After the recent data breach at Optus, Australian Home Affairs Minister Clare O’Neil announced that there would be “very substantial” reforms. The government is pursuing changes including increasing penalties under privacy laws which currently max out at $2 million dollars per violation; they plan on making these more stringent to deter hackers from stealing citizens’ personal information like bank account numbers or passwords.
The Minister flagged that the government would look at cybersecurity requirements currently placed on large telecommunications providers to see if they were fit for purpose. She also suggested ways in which customers’ passport and licence details could be flagged, providing an additional level of protection against identity theft during this data breach crisis. She noted she has powers to set “minimum cybersecurity standards for lots of sectors of the economy but not telcos”
The Australian shadow home affairs minister has proposed a new regime that would impose hefty fines into the hundreds of millions for privacy breaches. Consumer group Digital Rights Watch called on Parliament to pass stricter laws regarding hackers’ access and protection digital assets, such as personal information stored in databases or online accounts managed by third parties like banks.

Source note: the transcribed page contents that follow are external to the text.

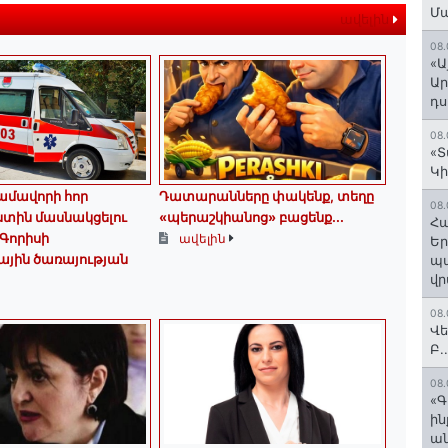
Մ
ավելին
08.
«Ա
Ար
դս
08.
«Տ
Կի
մավորի հոր
Դատարանները փակենք, տեղը
08.
ստին մասնակցելու
«պերաշկիանոց» բացենք․․․
Հա
Գորիսի
ավելին
Եր
ային ծառայության
պա
վր
08.
Վե
Բ.
08.
«Գ
ի
ան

However, this call could have the potential for the opposite desired outcome. This may, enable organisations to be held accountable for these breaches however, these types of legislation can empower the cyber-criminal underworld. Essentially, the higher the penalty the higher the ransom.
Previous research has identified that little to none of the ASX 200 companies and Australia’s largest companies have allocated sufficient safeguarding on their networks to prevent email breaches or sinister attempts using known third party domains.

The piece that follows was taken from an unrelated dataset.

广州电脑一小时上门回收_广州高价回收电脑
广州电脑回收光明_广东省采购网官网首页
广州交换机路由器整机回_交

Evidence will show that Optus tried to mitigate a single risk omitting thousands of vulnerabilities, however in doing so opened an unfathomable amount more. Defined, robust standards are what is required if corporate IT executives and regulators are going to keep customer data safe.
David Barnes, Zulu Labs Inc CEO, Australia’s world leader in cyber email and domain security stated “There is a chasm between IT, business logic and understanding email and cyber security in the todays world”
The lack of cohesive knowledge and experience in this field can be linked to Government intervention that has created an environment where cyber criminals thrive.
A research paper shared in a 2021 authored by David Barnes for the insurance industry and the previous Australian Federal Government, demonstrated a fundamental link between increased privacy protection after the implementation of the GDPR (the European Union’s privacy legislation) and increased cyber-criminal activity that authorities, like the Australian Federal Police, are powerless to investigate.
Redacted ownership records guised for privacy reasons and the use of proxy domain name system (DNS) services ensure a nearly impossible task for authorities to investigate cyber criminal’s and their illegal online activities.
Shadow Cyber Security Minister James Paterson has denounced the government’s response to the Optus hacking, saying cyber security is a “shared responsibility”.
“It’s a whole of nation effort,” he said.
“It requires both government and the private sector to work very closely together to mitigate and combat the very serious threats that we face.